Gilman, at Health Canada, says she thinks the border guards are simply mistaken. “It doesn’t look like this is a thing that is technically allowed,” she says. “I kind of think they are just letting it go, rather than following the law.”
She stresses, however, that the rules at the border are often flexible. “It’s case-by-case. It depends what’s going on, and it’s very subjective,” she says. “It could be discretion.”
To make things more confusing, when Daily Xtra called Health Canada’s British Columbia compliance and enforcement office to ask if it’s legal to bring prescription drugs across the border, an agent said only importing by mail or courier are entirely banned — and that driving across the border was “absolutely at the discretion of the border agent.”

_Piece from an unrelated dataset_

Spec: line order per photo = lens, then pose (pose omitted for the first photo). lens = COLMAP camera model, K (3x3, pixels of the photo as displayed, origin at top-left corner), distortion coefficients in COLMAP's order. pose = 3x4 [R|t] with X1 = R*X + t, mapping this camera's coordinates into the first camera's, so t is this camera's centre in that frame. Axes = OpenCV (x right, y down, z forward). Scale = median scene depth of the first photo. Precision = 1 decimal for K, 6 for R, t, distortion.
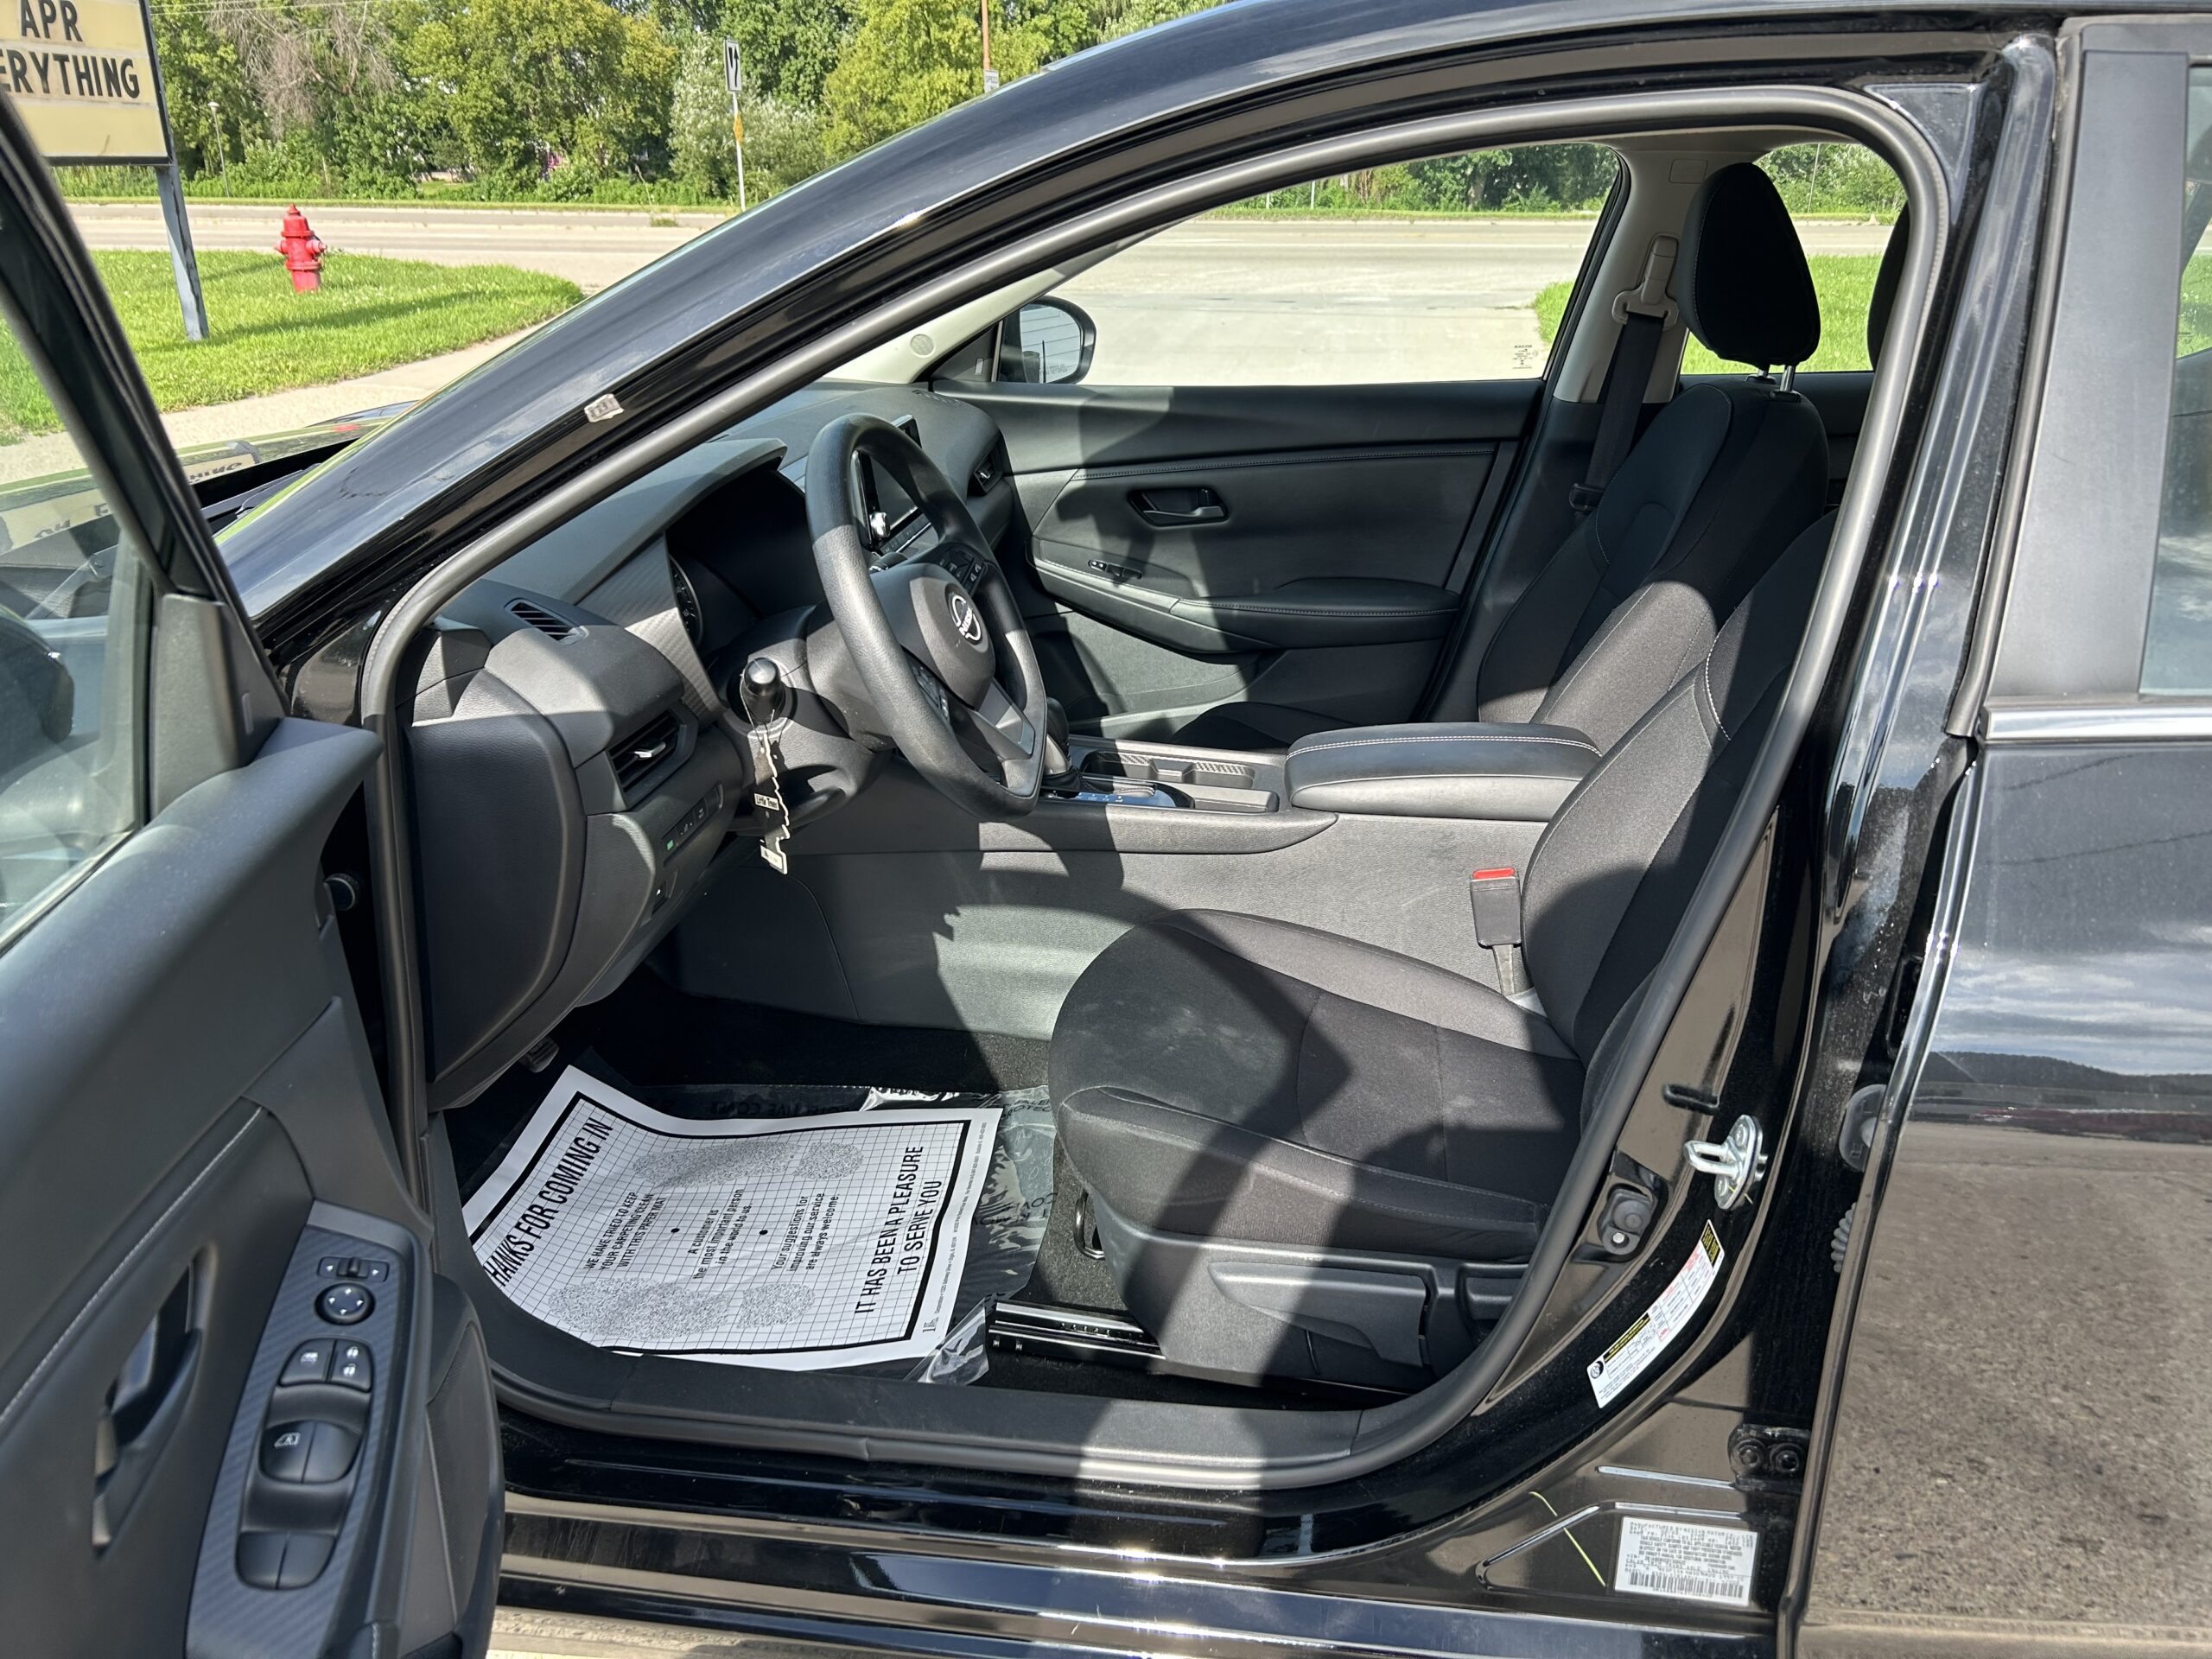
lens RADIAL K [[1676.3, 0, 1102.4], [0, 1676.3, 828.2], [0, 0, 1]] dist [0.036680, -0.040114]
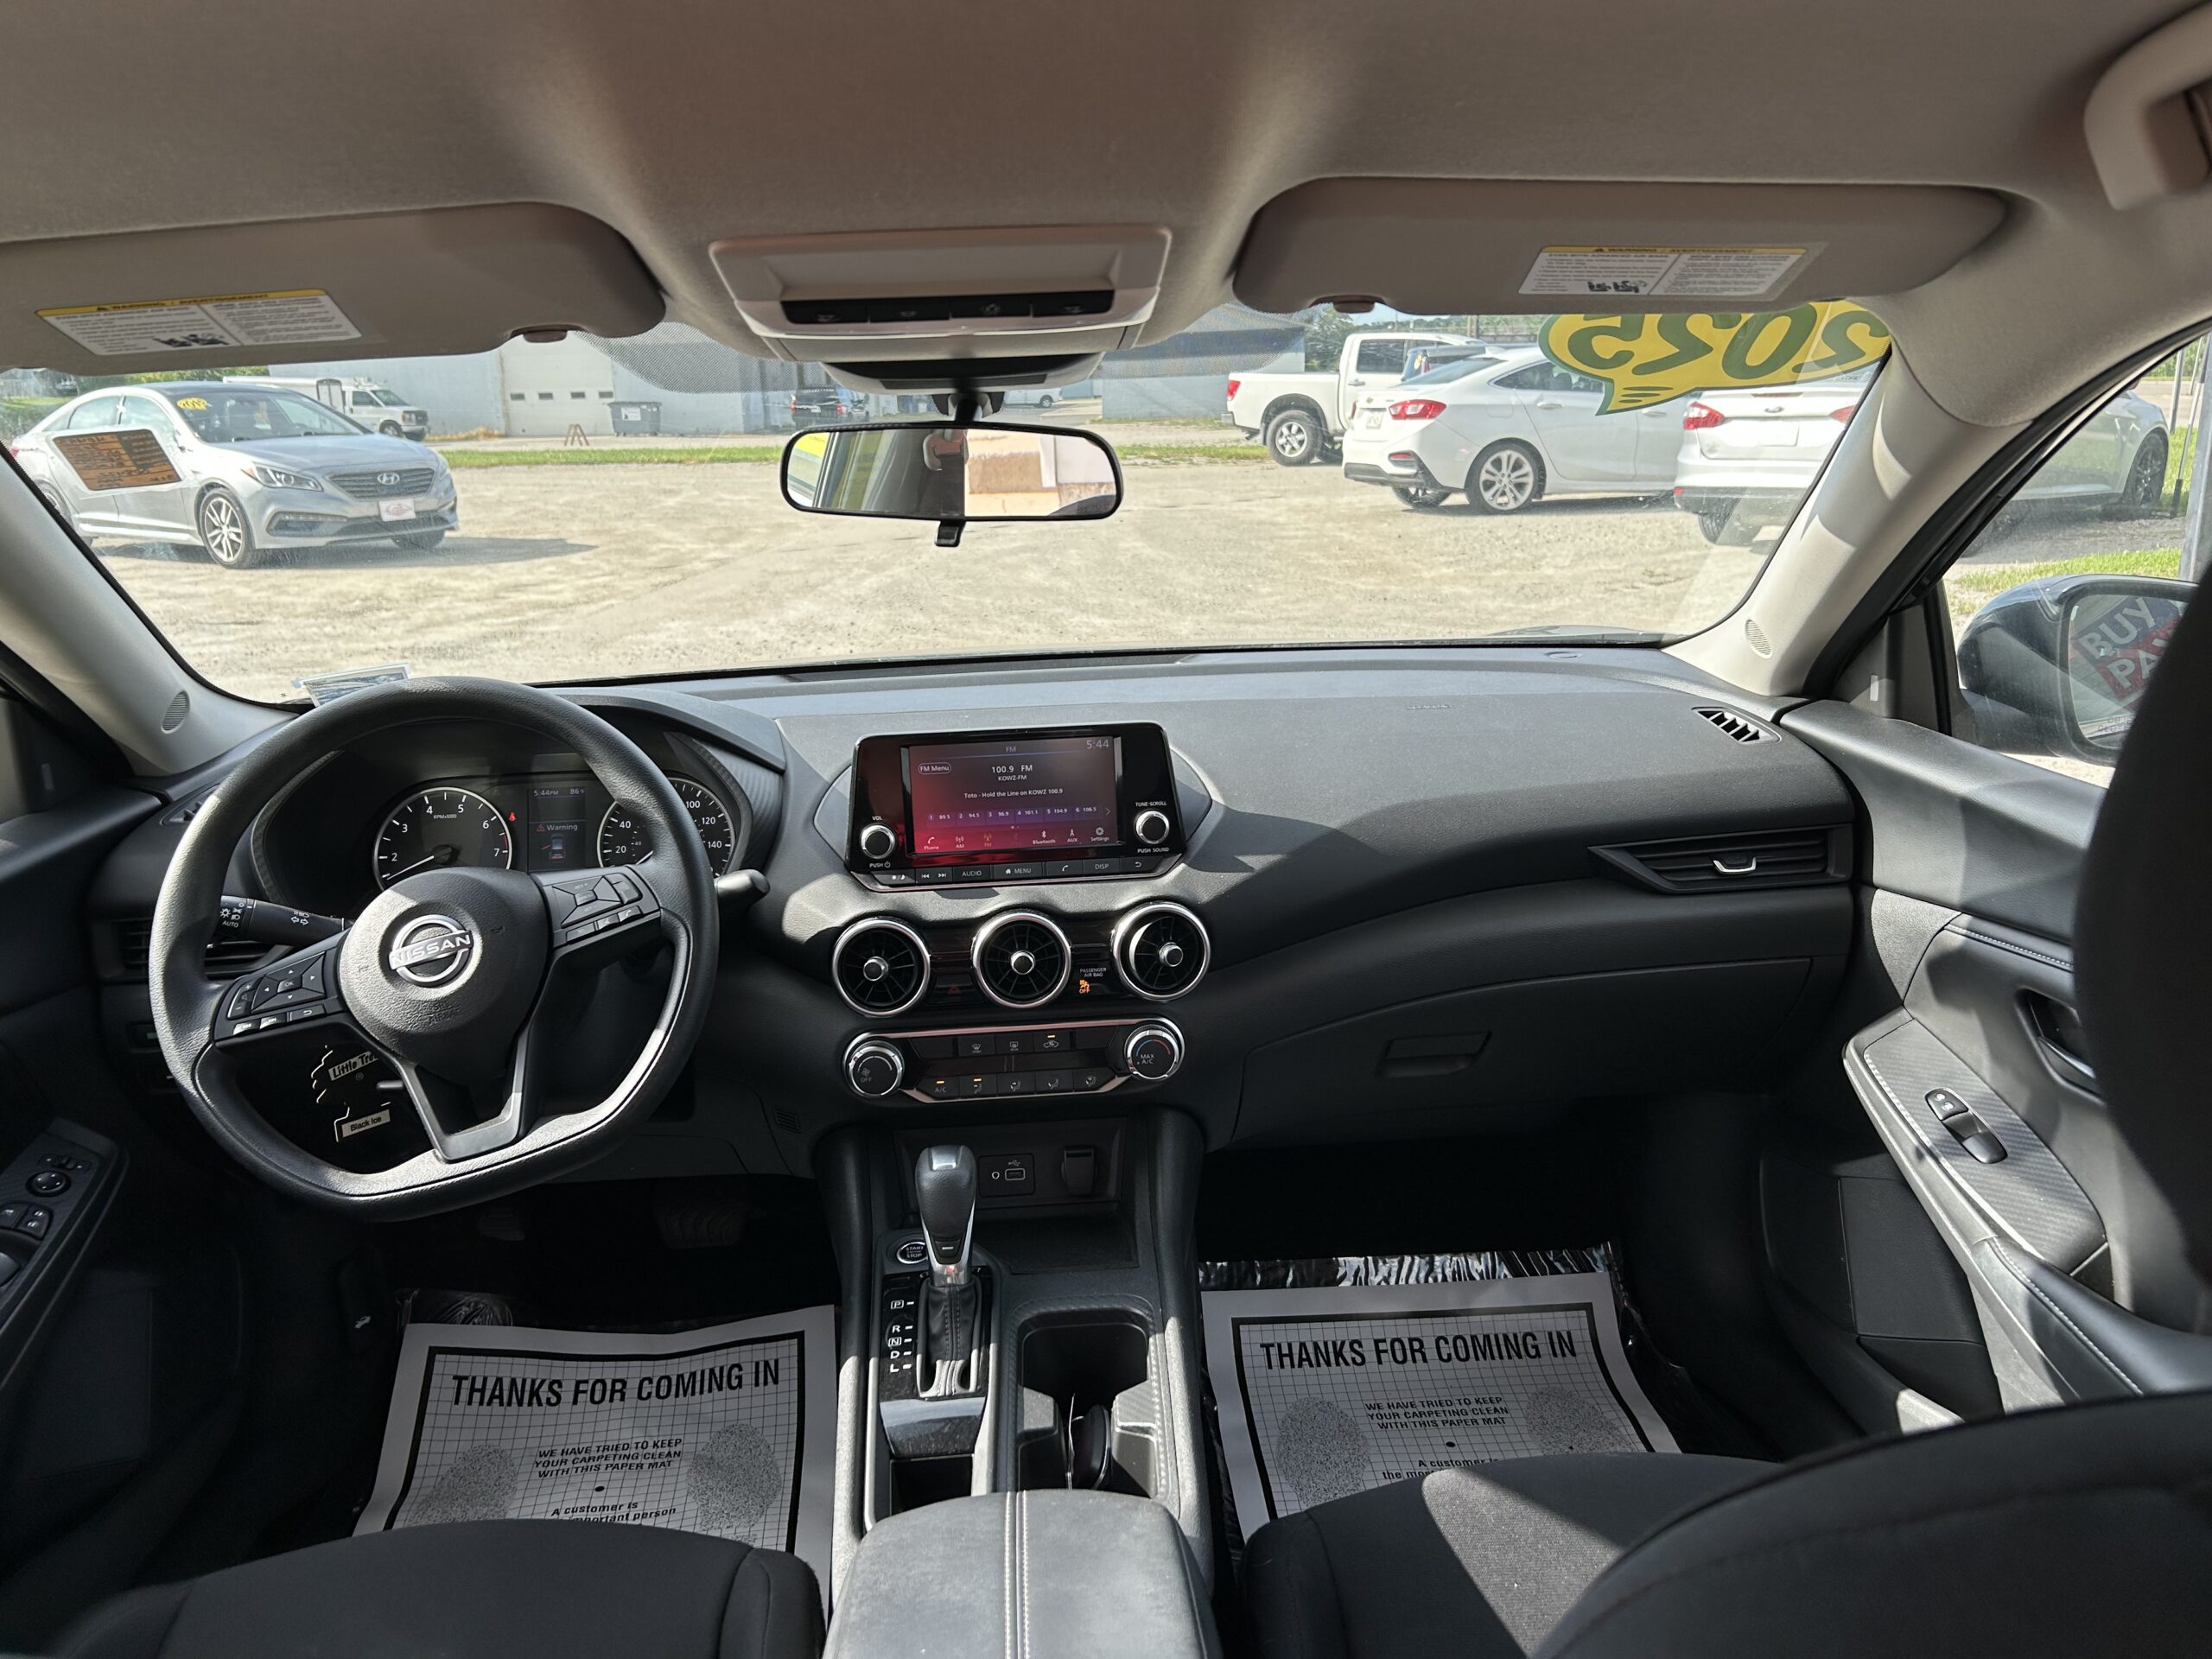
lens RADIAL K [[1676.3, 0, 1108.9], [0, 1676.3, 830.2], [0, 0, 1]] dist [0.036680, -0.040114]
pose [[0.204189, 0.243652, -0.948125, 0.584300], [-0.330456, 0.928834, 0.167527, -0.339538], [0.921469, 0.279106, 0.270174, 0.886495]]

Daily Xtra also contacted the Canadian Border Services Agency and received a similar, but subtly different reply. A media spokesperson wrote that CBSA will generally follow Health Canada’s lead on enforcement issues, but that Health Canada may use discretion to allow Canadians to return with 90 days of drugs.
“This discretion,” she writes, “is generally reserved for, but not limited to, Canadian residents returning to Canada with prescription drugs which were dispensed for a treatment prior to leaving Canada, or drugs obtained through a filled prescription to treat an illness while abroad.”
To summarize, Health Canada told Daily Xtra that bringing generic PrEP to Canada is not legal, but Health Canada’s BC branch says it might be allowed on the discretion of border agents. Border Services, on the other hand, says it may be allowed on the discretion of Health Canada.
Meanwhile, Daily Xtra has found that CBSA agents have allowed Canadians to bring generic PrEP back to Canada as long as they prove they have a prescription.
Studies worldwide have shown Truvada is both highly effective and safe, but Health Canada has still not approved the drug for HIV prevention.